Shopping for a training vendor can be difficult. As a person who builds online training, I can vouch for the nuances, intricacies, and customizations of some of our courses. I mean, these things can get pretty crazy. So, it totally makes sense to me that some might find the task of choosing the perfect e-learning product a little daunting.
To make matters a little more complicated, we also understand that you might have your own reservations about the efficacy of courses you've experienced. You may have read Josh Bersin's recent article, highlighting findings from a report by CMI and Oxford Strategic Consulting in the UK. Bersin questions the success rate of soft skill-based e-learning for reasons that are very, well, reasonable:
Despite years of effort to build great online content, the research clearly shows that for management and leadership development the instructor really matters. 95% of respondents said that the quality of the instructor was a very important or important part of their experience and 72% said it was critical. So the finding is pretty clear: soft skills topics and leadership in general is very dependent on finding a great instructor.
I can see where Bersin is coming from. I also think teachers are great, and great teachers are better.

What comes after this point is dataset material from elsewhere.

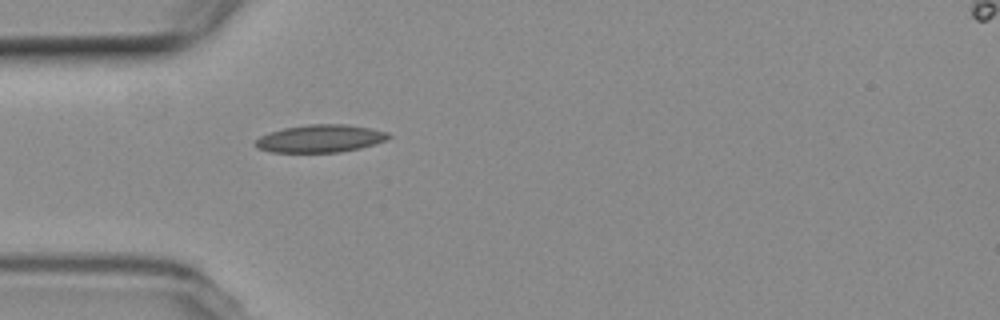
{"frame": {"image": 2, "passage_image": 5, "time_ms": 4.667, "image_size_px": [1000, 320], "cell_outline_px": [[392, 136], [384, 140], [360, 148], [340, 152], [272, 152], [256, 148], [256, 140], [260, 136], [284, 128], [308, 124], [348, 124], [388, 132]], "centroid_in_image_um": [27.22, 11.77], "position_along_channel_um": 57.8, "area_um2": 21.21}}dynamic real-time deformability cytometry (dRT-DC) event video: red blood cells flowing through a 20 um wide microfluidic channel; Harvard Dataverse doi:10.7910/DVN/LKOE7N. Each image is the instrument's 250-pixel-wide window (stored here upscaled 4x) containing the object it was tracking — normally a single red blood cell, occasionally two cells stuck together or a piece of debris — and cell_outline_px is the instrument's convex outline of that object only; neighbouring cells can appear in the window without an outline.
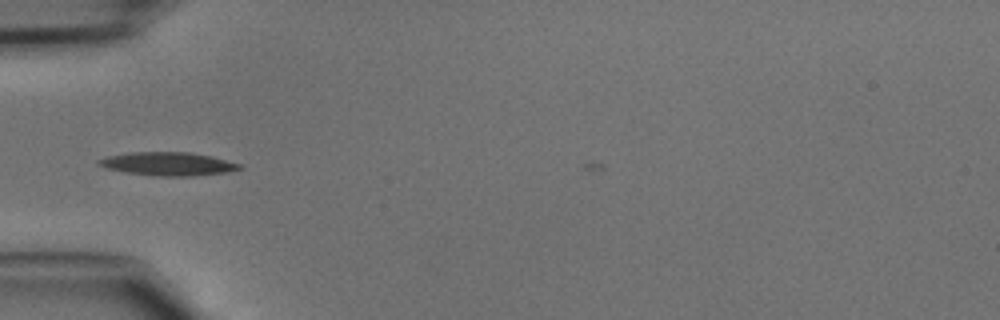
{"species": "common noctule bat (a hibernating species)", "species_latin": "Nyctalus noctula", "temperature_condition": "cold", "stored_images_in_passage": 5, "camera_frame_rate_fps": 3000, "um_per_image_px": 0.085, "animal": {"sex": "male", "body_mass_g": 15.6}, "frame": {"image": 1, "passage_image": 2, "time_ms": 0.333, "image_size_px": [1000, 320], "cell_outline_px": [[244, 168], [224, 172], [192, 176], [156, 176], [124, 172], [108, 168], [96, 164], [96, 160], [108, 156], [128, 152], [188, 152], [212, 156], [240, 164]], "centroid_in_image_um": [14.24, 13.92], "position_along_channel_um": 70.8, "area_um2": 19.13}}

But in the same article, Bersin zeroed in on these pieces of data, which are perhaps most relevant to developers and consumers:
73% of managers want their digital experiences to be more adaptive (i.e. customized), 60% want the experience to be more social and collaborative, and 55% want more experiential learning included (activities, projects).
These statistics jumped out at me. I feel like NogginLabs is already catering to the managers who are finding the courage and creativity to reach beyond their comfort zones. But what about the managers who don’t know that customization and engagement should be a priority? The managers who simply aren’t aware of contemporary e-learning capabilities? I have a feeling these are the people responding negatively.
THE FIRST STEP IN CHOOSING THE E-LEARNING THAT’S RIGHT FOR YOU IS BELIEVING YOUR LEARNERS WILL LEARN SOMETHING.
If you’re selecting off-the-shelf products that are merely formulaic, of course you won’t be pleased with the results. We need to get to know you as both a client and a culture in order to create training that changes behavior.
Bersin’s findings reveal one thing to be absolutely true, though: e-learning does not make use of an in-person instructor. And while we can’t possibly send an instructor to your place of business to accompany your course, we do try to replicate the in-person experience as closely as possible. We do this by creating simulations and interactions that closely resemble the situations in which your learners might need to practice their soft skills. We get people practicing. We get people making decisions based upon the content to which they were just introduced. But in our setting, they’re allowed to fail, which ultimately leads to future success. Sure, this kind of practice is done via a screen, but some skills simply can’t be faked.
In the new year, we think it's important to set goals and push boundaries. We think this as developers, but also want the same for our clients. It's simple: Don't become a statistic. Instead, make this the year that your online training amazes, engages, and challenges, instead of merely getting the job done.